**Goal of the exercise**
Retype the whole listing that follows so that it matches the original exactly.

══ Input data ══

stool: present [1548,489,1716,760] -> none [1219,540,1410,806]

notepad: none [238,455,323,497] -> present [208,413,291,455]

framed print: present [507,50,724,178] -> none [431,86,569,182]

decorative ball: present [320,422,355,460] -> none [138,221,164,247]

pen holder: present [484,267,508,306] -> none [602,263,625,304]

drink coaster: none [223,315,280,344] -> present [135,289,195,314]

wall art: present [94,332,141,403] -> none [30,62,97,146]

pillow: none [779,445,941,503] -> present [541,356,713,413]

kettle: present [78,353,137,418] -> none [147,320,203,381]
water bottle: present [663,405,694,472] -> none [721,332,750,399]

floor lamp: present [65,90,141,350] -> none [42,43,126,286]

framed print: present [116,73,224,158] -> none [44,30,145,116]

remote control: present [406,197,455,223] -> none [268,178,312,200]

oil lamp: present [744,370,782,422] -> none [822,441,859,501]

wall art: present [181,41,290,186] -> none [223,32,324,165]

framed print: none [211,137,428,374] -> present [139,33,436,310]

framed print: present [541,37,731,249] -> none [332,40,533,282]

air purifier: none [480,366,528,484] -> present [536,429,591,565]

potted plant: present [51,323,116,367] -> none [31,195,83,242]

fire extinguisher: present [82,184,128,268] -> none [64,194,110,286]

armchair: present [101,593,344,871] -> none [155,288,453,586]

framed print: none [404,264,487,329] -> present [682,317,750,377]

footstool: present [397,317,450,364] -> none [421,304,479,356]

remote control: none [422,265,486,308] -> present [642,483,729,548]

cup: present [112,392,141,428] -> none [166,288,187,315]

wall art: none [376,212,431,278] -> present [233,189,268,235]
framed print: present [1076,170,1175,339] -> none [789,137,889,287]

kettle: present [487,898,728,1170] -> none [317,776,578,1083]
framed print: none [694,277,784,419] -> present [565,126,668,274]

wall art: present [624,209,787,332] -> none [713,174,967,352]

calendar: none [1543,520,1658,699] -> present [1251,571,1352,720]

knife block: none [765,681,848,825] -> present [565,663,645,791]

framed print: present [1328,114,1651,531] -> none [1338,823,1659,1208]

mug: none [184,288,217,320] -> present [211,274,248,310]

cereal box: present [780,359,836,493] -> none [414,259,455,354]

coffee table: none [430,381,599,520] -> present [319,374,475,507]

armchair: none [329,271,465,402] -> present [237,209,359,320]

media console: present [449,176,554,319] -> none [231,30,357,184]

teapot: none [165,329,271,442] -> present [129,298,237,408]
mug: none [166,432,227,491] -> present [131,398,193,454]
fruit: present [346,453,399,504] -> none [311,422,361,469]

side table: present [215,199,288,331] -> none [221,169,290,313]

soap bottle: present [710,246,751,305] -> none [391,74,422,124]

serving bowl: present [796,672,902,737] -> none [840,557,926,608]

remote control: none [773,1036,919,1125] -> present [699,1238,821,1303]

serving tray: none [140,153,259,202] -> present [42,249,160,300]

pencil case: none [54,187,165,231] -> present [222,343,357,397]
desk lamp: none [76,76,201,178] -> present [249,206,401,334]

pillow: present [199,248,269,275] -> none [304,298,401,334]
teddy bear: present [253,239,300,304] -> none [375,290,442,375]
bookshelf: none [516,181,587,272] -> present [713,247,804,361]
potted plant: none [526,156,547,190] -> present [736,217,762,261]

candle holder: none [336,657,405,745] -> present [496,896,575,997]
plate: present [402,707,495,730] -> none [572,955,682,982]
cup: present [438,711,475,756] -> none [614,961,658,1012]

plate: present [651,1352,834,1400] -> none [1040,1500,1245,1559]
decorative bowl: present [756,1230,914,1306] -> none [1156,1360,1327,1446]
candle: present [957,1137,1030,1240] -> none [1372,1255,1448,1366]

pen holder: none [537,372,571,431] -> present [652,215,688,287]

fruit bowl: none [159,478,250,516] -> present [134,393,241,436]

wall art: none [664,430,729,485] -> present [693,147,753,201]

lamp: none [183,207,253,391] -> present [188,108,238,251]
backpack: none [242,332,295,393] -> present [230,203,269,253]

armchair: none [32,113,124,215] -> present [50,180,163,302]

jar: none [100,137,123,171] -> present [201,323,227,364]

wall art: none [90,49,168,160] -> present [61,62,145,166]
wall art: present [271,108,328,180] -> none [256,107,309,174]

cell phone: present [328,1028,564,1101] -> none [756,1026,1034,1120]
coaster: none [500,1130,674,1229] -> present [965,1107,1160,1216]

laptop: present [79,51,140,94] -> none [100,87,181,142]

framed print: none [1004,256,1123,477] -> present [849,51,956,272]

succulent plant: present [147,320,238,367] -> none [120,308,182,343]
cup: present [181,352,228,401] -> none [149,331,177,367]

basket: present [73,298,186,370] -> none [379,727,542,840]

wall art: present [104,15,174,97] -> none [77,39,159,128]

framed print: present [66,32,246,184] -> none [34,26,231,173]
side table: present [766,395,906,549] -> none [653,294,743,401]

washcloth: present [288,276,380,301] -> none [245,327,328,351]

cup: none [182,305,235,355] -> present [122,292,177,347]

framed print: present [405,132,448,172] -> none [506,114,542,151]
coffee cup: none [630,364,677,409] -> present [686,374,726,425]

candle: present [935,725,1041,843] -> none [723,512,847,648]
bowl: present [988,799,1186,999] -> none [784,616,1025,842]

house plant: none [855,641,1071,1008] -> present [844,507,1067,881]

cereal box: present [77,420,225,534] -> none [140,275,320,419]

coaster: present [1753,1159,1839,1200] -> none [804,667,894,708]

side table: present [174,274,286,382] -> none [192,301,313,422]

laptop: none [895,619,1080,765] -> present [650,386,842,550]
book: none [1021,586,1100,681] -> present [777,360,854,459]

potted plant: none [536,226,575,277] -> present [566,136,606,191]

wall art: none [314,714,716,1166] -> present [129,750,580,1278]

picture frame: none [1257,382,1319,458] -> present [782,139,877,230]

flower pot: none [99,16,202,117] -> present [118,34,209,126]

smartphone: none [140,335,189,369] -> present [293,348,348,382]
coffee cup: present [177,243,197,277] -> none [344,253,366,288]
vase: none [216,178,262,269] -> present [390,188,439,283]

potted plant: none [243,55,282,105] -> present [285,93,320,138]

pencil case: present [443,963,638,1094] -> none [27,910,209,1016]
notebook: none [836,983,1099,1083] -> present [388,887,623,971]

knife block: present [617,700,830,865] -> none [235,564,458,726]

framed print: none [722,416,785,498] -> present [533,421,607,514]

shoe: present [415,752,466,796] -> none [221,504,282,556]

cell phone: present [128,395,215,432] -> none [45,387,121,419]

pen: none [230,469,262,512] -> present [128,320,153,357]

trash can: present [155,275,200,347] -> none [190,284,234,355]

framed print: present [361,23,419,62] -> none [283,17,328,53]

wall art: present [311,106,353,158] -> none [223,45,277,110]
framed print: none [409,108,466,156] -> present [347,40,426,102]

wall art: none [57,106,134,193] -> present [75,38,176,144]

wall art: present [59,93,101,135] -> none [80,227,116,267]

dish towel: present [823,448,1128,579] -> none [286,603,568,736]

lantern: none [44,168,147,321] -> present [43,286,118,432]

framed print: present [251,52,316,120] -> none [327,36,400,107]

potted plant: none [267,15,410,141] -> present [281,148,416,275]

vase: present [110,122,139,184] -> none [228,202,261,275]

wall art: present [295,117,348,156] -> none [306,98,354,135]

═══

**Output**
stool: present [1548,489,1716,760] -> none [1219,540,1410,806]

notepad: none [238,455,323,497] -> present [208,413,291,455]

framed print: present [507,50,724,178] -> none [431,86,569,182]

decorative ball: present [320,422,355,460] -> none [138,221,164,247]

pen holder: present [484,267,508,306] -> none [602,263,625,304]

drink coaster: none [223,315,280,344] -> present [135,289,195,314]

wall art: present [94,332,141,403] -> none [30,62,97,146]

pillow: none [779,445,941,503] -> present [541,356,713,413]

kettle: present [78,353,137,418] -> none [147,320,203,381]
water bottle: present [663,405,694,472] -> none [721,332,750,399]

floor lamp: present [65,90,141,350] -> none [42,43,126,286]

framed print: present [116,73,224,158] -> none [44,30,145,116]

remote control: present [406,197,455,223] -> none [268,178,312,200]

oil lamp: present [744,370,782,422] -> none [822,441,859,501]

wall art: present [181,41,290,186] -> none [223,32,324,165]

framed print: none [211,137,428,374] -> present [139,33,436,310]

framed print: present [541,37,731,249] -> none [332,40,533,282]

air purifier: none [480,366,528,484] -> present [536,429,591,565]

potted plant: present [51,323,116,367] -> none [31,195,83,242]

fire extinguisher: present [82,184,128,268] -> none [64,194,110,286]

armchair: present [101,593,344,871] -> none [155,288,453,586]

framed print: none [404,264,487,329] -> present [682,317,750,377]

footstool: present [397,317,450,364] -> none [421,304,479,356]

remote control: none [422,265,486,308] -> present [642,483,729,548]

cup: present [112,392,141,428] -> none [166,288,187,315]

wall art: none [376,212,431,278] -> present [233,189,268,235]
framed print: present [1076,170,1175,339] -> none [789,137,889,287]

kettle: present [487,898,728,1170] -> none [317,776,578,1083]
framed print: none [694,277,784,419] -> present [565,126,668,274]

wall art: present [624,209,787,332] -> none [713,174,967,352]

calendar: none [1543,520,1658,699] -> present [1251,571,1352,720]

knife block: none [765,681,848,825] -> present [565,663,645,791]

framed print: present [1328,114,1651,531] -> none [1338,823,1659,1208]

mug: none [184,288,217,320] -> present [211,274,248,310]

cereal box: present [780,359,836,493] -> none [414,259,455,354]

coffee table: none [430,381,599,520] -> present [319,374,475,507]

armchair: none [329,271,465,402] -> present [237,209,359,320]

media console: present [449,176,554,319] -> none [231,30,357,184]

teapot: none [165,329,271,442] -> present [129,298,237,408]
mug: none [166,432,227,491] -> present [131,398,193,454]
fruit: present [346,453,399,504] -> none [311,422,361,469]

side table: present [215,199,288,331] -> none [221,169,290,313]

soap bottle: present [710,246,751,305] -> none [391,74,422,124]

serving bowl: present [796,672,902,737] -> none [840,557,926,608]

remote control: none [773,1036,919,1125] -> present [699,1238,821,1303]

serving tray: none [140,153,259,202] -> present [42,249,160,300]

pencil case: none [54,187,165,231] -> present [222,343,357,397]
desk lamp: none [76,76,201,178] -> present [249,206,401,334]

pillow: present [199,248,269,275] -> none [304,298,401,334]
teddy bear: present [253,239,300,304] -> none [375,290,442,375]
bookshelf: none [516,181,587,272] -> present [713,247,804,361]
potted plant: none [526,156,547,190] -> present [736,217,762,261]

candle holder: none [336,657,405,745] -> present [496,896,575,997]
plate: present [402,707,495,730] -> none [572,955,682,982]
cup: present [438,711,475,756] -> none [614,961,658,1012]

plate: present [651,1352,834,1400] -> none [1040,1500,1245,1559]
decorative bowl: present [756,1230,914,1306] -> none [1156,1360,1327,1446]
candle: present [957,1137,1030,1240] -> none [1372,1255,1448,1366]

pen holder: none [537,372,571,431] -> present [652,215,688,287]

fruit bowl: none [159,478,250,516] -> present [134,393,241,436]

wall art: none [664,430,729,485] -> present [693,147,753,201]

lamp: none [183,207,253,391] -> present [188,108,238,251]
backpack: none [242,332,295,393] -> present [230,203,269,253]

armchair: none [32,113,124,215] -> present [50,180,163,302]

jar: none [100,137,123,171] -> present [201,323,227,364]

wall art: none [90,49,168,160] -> present [61,62,145,166]
wall art: present [271,108,328,180] -> none [256,107,309,174]

cell phone: present [328,1028,564,1101] -> none [756,1026,1034,1120]
coaster: none [500,1130,674,1229] -> present [965,1107,1160,1216]

laptop: present [79,51,140,94] -> none [100,87,181,142]

framed print: none [1004,256,1123,477] -> present [849,51,956,272]

succulent plant: present [147,320,238,367] -> none [120,308,182,343]
cup: present [181,352,228,401] -> none [149,331,177,367]

basket: present [73,298,186,370] -> none [379,727,542,840]

wall art: present [104,15,174,97] -> none [77,39,159,128]

framed print: present [66,32,246,184] -> none [34,26,231,173]
side table: present [766,395,906,549] -> none [653,294,743,401]

washcloth: present [288,276,380,301] -> none [245,327,328,351]

cup: none [182,305,235,355] -> present [122,292,177,347]

framed print: present [405,132,448,172] -> none [506,114,542,151]
coffee cup: none [630,364,677,409] -> present [686,374,726,425]

candle: present [935,725,1041,843] -> none [723,512,847,648]
bowl: present [988,799,1186,999] -> none [784,616,1025,842]

house plant: none [855,641,1071,1008] -> present [844,507,1067,881]

cereal box: present [77,420,225,534] -> none [140,275,320,419]

coaster: present [1753,1159,1839,1200] -> none [804,667,894,708]

side table: present [174,274,286,382] -> none [192,301,313,422]

laptop: none [895,619,1080,765] -> present [650,386,842,550]
book: none [1021,586,1100,681] -> present [777,360,854,459]

potted plant: none [536,226,575,277] -> present [566,136,606,191]

wall art: none [314,714,716,1166] -> present [129,750,580,1278]

picture frame: none [1257,382,1319,458] -> present [782,139,877,230]

flower pot: none [99,16,202,117] -> present [118,34,209,126]

smartphone: none [140,335,189,369] -> present [293,348,348,382]
coffee cup: present [177,243,197,277] -> none [344,253,366,288]
vase: none [216,178,262,269] -> present [390,188,439,283]

potted plant: none [243,55,282,105] -> present [285,93,320,138]

pencil case: present [443,963,638,1094] -> none [27,910,209,1016]
notebook: none [836,983,1099,1083] -> present [388,887,623,971]

knife block: present [617,700,830,865] -> none [235,564,458,726]

framed print: none [722,416,785,498] -> present [533,421,607,514]

shoe: present [415,752,466,796] -> none [221,504,282,556]

cell phone: present [128,395,215,432] -> none [45,387,121,419]

pen: none [230,469,262,512] -> present [128,320,153,357]

trash can: present [155,275,200,347] -> none [190,284,234,355]

framed print: present [361,23,419,62] -> none [283,17,328,53]

wall art: present [311,106,353,158] -> none [223,45,277,110]
framed print: none [409,108,466,156] -> present [347,40,426,102]

wall art: none [57,106,134,193] -> present [75,38,176,144]

wall art: present [59,93,101,135] -> none [80,227,116,267]

dish towel: present [823,448,1128,579] -> none [286,603,568,736]

lantern: none [44,168,147,321] -> present [43,286,118,432]

framed print: present [251,52,316,120] -> none [327,36,400,107]

potted plant: none [267,15,410,141] -> present [281,148,416,275]

vase: present [110,122,139,184] -> none [228,202,261,275]

wall art: present [295,117,348,156] -> none [306,98,354,135]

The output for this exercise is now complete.